Whitman and Emerson were not friends, but mutual admirers. Whitman splashed Emerson’s private letter across the cover of his Leaves of Grass for publicity purposes: “I greet you at the beginning of a great career.”
In the two stanzas above, Whitman greeted Emerson in turn. Anyone who has read Emerson’s most beautiful essay, “Nature” will remember also one of its most gorgeous passages: “If the stars should appear one night in a thousand years, how would men believe and adore; and preserve for many generations the remembrance…”
Like Emerson, Whitman turns us toward nature to invite our astonishment, our adoration and belief. Like Emerson, Whitman interrogates his reader. Statements keep us at a distance. Questions draw us closer, like seeds held out to wild birds. Emerson asks in Nature, “What is a day? What is a year? What is summer? What is woman? What is a child? What is sleep?”

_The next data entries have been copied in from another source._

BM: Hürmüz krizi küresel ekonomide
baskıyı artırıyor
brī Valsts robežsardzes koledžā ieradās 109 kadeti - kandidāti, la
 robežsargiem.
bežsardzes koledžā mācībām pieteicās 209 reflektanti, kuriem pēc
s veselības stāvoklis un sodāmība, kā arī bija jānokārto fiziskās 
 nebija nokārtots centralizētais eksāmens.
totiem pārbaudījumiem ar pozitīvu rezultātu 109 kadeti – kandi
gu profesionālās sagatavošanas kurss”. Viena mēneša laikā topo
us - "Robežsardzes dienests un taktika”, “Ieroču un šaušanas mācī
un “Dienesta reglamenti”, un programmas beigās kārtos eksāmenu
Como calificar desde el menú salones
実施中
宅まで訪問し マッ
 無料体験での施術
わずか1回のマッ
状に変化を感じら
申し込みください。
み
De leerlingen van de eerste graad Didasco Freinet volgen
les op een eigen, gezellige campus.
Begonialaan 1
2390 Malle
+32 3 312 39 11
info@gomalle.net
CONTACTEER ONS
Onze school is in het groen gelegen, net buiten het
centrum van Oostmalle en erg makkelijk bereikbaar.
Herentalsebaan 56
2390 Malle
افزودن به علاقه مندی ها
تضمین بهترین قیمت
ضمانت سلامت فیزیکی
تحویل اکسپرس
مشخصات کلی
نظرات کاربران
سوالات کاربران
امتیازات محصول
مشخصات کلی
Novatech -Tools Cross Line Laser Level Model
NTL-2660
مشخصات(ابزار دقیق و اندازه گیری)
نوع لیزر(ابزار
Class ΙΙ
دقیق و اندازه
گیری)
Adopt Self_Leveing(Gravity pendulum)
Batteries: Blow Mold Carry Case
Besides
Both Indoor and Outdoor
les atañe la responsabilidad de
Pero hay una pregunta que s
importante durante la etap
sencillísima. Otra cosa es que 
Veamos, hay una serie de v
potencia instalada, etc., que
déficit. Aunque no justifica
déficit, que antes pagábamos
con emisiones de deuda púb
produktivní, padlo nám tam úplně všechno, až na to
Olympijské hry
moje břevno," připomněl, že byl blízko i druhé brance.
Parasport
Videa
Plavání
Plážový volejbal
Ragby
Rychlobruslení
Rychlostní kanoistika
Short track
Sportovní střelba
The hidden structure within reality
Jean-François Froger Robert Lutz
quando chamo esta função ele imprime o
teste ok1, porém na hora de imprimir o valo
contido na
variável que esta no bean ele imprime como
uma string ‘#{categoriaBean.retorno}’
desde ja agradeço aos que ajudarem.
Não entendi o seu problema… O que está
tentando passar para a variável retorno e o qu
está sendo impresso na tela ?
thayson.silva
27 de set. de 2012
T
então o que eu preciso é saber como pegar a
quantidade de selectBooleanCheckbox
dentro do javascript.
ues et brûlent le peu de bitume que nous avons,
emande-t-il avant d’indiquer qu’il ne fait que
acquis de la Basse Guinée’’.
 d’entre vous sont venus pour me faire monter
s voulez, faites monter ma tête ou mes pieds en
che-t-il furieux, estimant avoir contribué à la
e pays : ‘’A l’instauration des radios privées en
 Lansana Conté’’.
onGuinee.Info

Whitman asks five questions in as many lines. He uses a beautiful word—astonish—three times, like a magic charm. Even the root of the word is magical, for it means “out of thunder.” To be astonished is to be thunderstruck, amazed by nature. Whitman asks if we are daylight-struck, or bird-struck. He is very specific in the way he reveals nature in these lines, so delicately particular—“for the April rain has, and the mica on the side of a rock.” We see the soft shimmer of a spring rain, and the harder, brighter shimmer of mica. He moves the “early redstart”—a warbler—“twittering through the woods,” as if singing were a form of flying. Though often accused of egotism, these short stanzas land on a note of genuine humility. No, the poet seems to say, I cannot astonish more than rain or sparkling rock, or daylight, or a singing bird. –But he can astonish us still.